Required action — Transcribe, leaving out every picture, the lines that run from the start of the listing below through the line with "7: (182, 406, 8.35)".

Supplied records Start Marker

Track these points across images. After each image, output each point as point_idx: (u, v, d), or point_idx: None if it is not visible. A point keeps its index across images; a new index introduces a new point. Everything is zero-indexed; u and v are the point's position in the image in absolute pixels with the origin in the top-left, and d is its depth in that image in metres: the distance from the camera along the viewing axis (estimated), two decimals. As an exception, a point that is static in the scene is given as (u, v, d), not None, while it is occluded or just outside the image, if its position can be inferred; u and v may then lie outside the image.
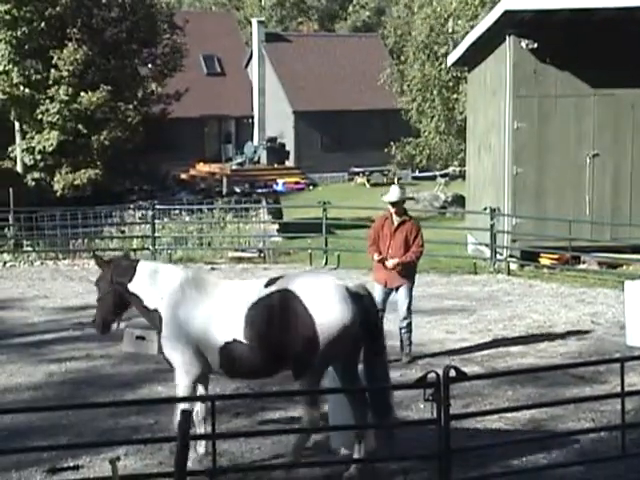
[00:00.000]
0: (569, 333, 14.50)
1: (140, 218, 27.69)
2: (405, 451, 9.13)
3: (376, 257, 12.95)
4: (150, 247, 23.87)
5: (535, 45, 20.63)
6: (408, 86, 43.88)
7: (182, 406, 8.35)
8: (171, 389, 11.51)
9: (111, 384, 12.02)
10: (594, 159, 21.01)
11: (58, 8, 35.81)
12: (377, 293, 12.57)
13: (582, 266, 20.54)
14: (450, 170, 46.16)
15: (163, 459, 9.12)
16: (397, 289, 13.07)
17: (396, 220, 13.02)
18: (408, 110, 44.35)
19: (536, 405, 10.28)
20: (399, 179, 50.45)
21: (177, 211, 28.41)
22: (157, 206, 25.29)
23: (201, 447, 8.87)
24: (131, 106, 37.01)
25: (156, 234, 24.36)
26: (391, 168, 50.53)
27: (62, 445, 9.27)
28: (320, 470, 8.90)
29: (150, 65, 40.37)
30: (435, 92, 41.64)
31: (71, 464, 9.08)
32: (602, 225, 20.47)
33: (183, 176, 51.11)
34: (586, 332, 14.57)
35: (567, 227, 20.03)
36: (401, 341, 13.04)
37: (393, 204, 13.01)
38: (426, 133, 43.00)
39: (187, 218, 28.12)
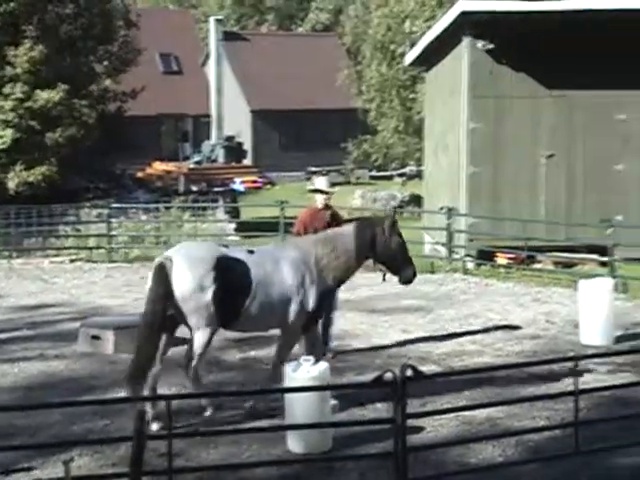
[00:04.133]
0: (524, 332, 14.60)
1: (96, 217, 27.50)
2: (362, 450, 9.16)
3: None
4: (106, 246, 23.72)
5: (491, 46, 20.79)
6: (367, 86, 43.98)
7: None
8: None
9: (65, 385, 11.90)
10: (549, 160, 21.19)
11: (12, 4, 35.48)
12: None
13: (537, 265, 20.69)
14: (407, 170, 46.33)
15: (118, 460, 9.06)
16: None
17: (327, 212, 12.91)
18: (366, 110, 44.43)
19: (492, 404, 10.33)
20: (357, 178, 50.58)
21: (134, 210, 28.27)
22: (113, 205, 25.16)
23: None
24: (87, 103, 36.75)
25: (112, 233, 24.21)
26: (348, 167, 50.59)
27: (15, 446, 9.16)
28: (277, 470, 8.89)
29: (106, 62, 40.12)
30: (394, 92, 41.76)
31: (25, 465, 8.99)
32: (557, 225, 20.65)
33: (140, 175, 50.82)
34: (541, 331, 14.67)
35: (522, 227, 20.19)
36: (329, 335, 12.95)
37: (323, 193, 12.88)
38: (384, 132, 43.11)
39: (144, 217, 27.99)
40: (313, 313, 10.41)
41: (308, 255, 10.37)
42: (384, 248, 10.50)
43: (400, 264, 10.67)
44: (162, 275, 9.88)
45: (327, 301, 10.81)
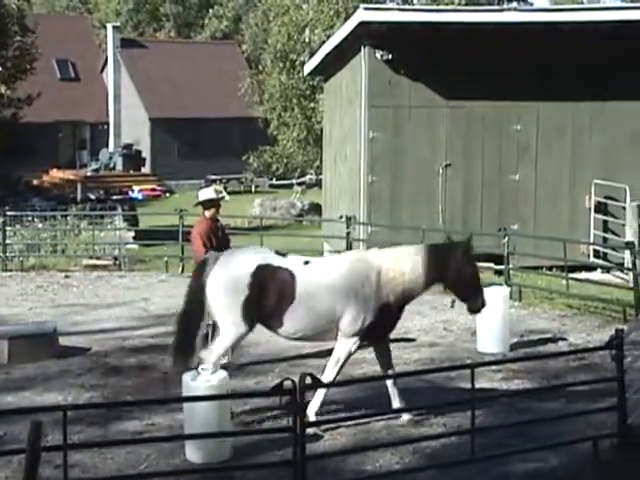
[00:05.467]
0: (422, 340, 14.74)
1: (-10, 225, 26.89)
2: (261, 459, 9.14)
3: None
4: (0, 254, 23.25)
5: (390, 56, 20.97)
6: (268, 95, 43.97)
7: None
8: (22, 399, 11.26)
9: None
10: (446, 169, 21.47)
11: None
12: None
13: (435, 274, 20.86)
14: (307, 178, 46.49)
15: (12, 472, 8.87)
16: None
17: (217, 223, 12.93)
18: (267, 119, 44.44)
19: (389, 412, 10.41)
20: (256, 187, 50.56)
21: (29, 218, 27.73)
22: (8, 212, 24.64)
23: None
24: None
25: (7, 241, 23.75)
26: (248, 176, 50.56)
27: None
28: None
29: (0, 68, 39.36)
30: (294, 101, 41.85)
31: None
32: (454, 233, 20.85)
33: (36, 182, 50.01)
34: (439, 339, 14.83)
35: (421, 235, 20.38)
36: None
37: (213, 203, 12.87)
38: (285, 141, 43.15)
39: (40, 225, 27.49)
40: (371, 327, 10.30)
41: (371, 268, 10.28)
42: (457, 275, 10.34)
43: (470, 292, 10.48)
44: (201, 269, 10.36)
45: (387, 319, 10.54)
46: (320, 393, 10.29)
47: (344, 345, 10.42)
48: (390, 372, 10.53)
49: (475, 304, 10.53)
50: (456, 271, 10.32)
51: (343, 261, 10.62)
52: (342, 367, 10.54)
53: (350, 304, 10.18)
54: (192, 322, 10.40)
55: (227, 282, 10.12)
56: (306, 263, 10.41)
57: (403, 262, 10.33)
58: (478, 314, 10.97)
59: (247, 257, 10.34)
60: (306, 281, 10.17)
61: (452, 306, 11.14)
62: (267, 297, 10.08)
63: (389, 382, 10.56)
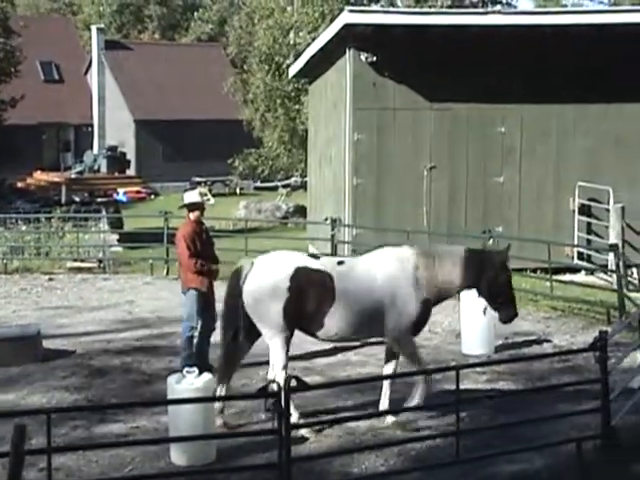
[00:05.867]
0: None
1: (-26, 227, 26.83)
2: (246, 461, 9.13)
3: (213, 267, 12.81)
4: (-16, 257, 23.18)
5: (374, 59, 20.98)
6: (252, 97, 43.92)
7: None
8: (5, 402, 11.21)
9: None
10: (431, 171, 21.49)
11: None
12: (197, 301, 12.54)
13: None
14: (292, 181, 46.46)
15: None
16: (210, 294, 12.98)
17: (202, 225, 12.95)
18: (251, 121, 44.40)
19: (375, 414, 10.42)
20: (241, 189, 50.52)
21: (13, 220, 27.64)
22: (-9, 215, 24.59)
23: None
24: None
25: (-9, 243, 23.69)
26: (233, 178, 50.52)
27: None
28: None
29: (-16, 70, 39.30)
30: (278, 103, 41.82)
31: None
32: (439, 236, 20.93)
33: (20, 184, 49.82)
34: (424, 341, 14.83)
35: (406, 237, 20.40)
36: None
37: (199, 205, 12.90)
38: (270, 144, 43.11)
39: (24, 227, 27.40)
40: (415, 322, 10.40)
41: (407, 264, 10.36)
42: (491, 282, 10.42)
43: (503, 302, 10.56)
44: (236, 277, 10.27)
45: (427, 314, 10.65)
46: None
47: (404, 341, 10.45)
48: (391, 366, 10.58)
49: (507, 313, 10.62)
50: (492, 278, 10.41)
51: (380, 259, 10.56)
52: (421, 360, 10.58)
53: (393, 302, 10.23)
54: (233, 331, 10.34)
55: (266, 288, 10.07)
56: (340, 263, 10.45)
57: (440, 262, 10.43)
58: (509, 324, 11.04)
59: (283, 260, 10.33)
60: (345, 281, 10.18)
61: (484, 313, 11.22)
62: (307, 300, 10.06)
63: (386, 382, 10.62)
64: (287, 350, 10.25)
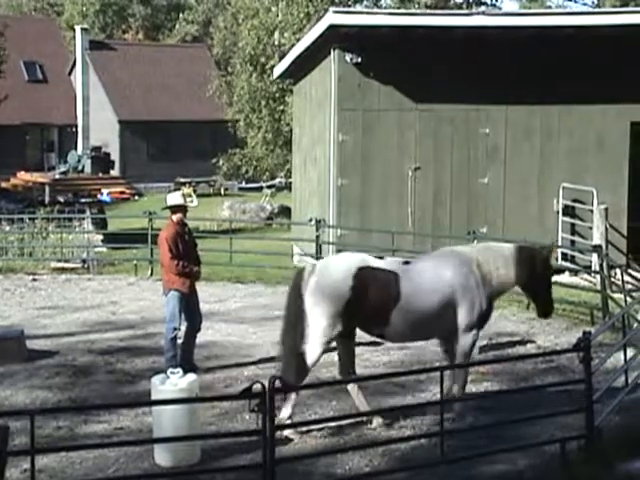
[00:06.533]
0: (389, 343, 14.73)
1: (-43, 228, 26.71)
2: (231, 462, 9.12)
3: (195, 268, 12.80)
4: (-33, 257, 23.09)
5: (359, 59, 20.99)
6: (237, 96, 43.88)
7: None
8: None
9: None
10: (416, 172, 21.51)
11: None
12: (179, 302, 12.53)
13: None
14: (277, 181, 46.42)
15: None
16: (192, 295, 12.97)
17: (185, 225, 12.95)
18: (236, 121, 44.35)
19: (359, 414, 10.42)
20: (226, 189, 50.44)
21: (-4, 220, 27.52)
22: (-25, 215, 24.49)
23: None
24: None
25: (-26, 244, 23.59)
26: (217, 179, 50.47)
27: None
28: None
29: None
30: (263, 103, 41.80)
31: None
32: (424, 236, 20.95)
33: (4, 184, 49.60)
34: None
35: (390, 238, 20.43)
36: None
37: (182, 207, 12.90)
38: (253, 144, 43.10)
39: (7, 227, 27.29)
40: (481, 317, 10.60)
41: (469, 260, 10.60)
42: (538, 279, 10.87)
43: (544, 298, 11.09)
44: (298, 279, 10.34)
45: (490, 309, 10.89)
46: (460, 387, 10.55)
47: (466, 339, 10.58)
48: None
49: (547, 310, 11.22)
50: (541, 274, 10.85)
51: (444, 258, 10.74)
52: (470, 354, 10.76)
53: (461, 299, 10.40)
54: (296, 335, 10.28)
55: (328, 288, 10.09)
56: (405, 263, 10.57)
57: (496, 257, 10.70)
58: (547, 318, 11.71)
59: (345, 261, 10.40)
60: (411, 280, 10.26)
61: (528, 308, 11.59)
62: (371, 298, 10.08)
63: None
64: (323, 352, 10.39)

Supplied records End Marker

Exercise output —
Track these points across images. After each image, output each point as point_idx: (u, v, d), or point_idx: None if it is not visible. A point keeps its index across images; a new index introduces a new point. Everything is zero-indexed; u and v are the point's position in the image in absolute pixels with the origin in the top-left, and d is its depth in that image in metres: the distance from the camera along the viewing axis (estimated), two decimals. As an exception, a point that is static in the scene is given as (u, v, d), not None, while it is occluded or just outside the image, if its position can be inferred; u and v may then lie outside the image.
[00:00.000]
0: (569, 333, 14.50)
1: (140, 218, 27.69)
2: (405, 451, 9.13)
3: (376, 257, 12.95)
4: (150, 247, 23.87)
5: (535, 45, 20.63)
6: (408, 86, 43.88)
7: (182, 406, 8.35)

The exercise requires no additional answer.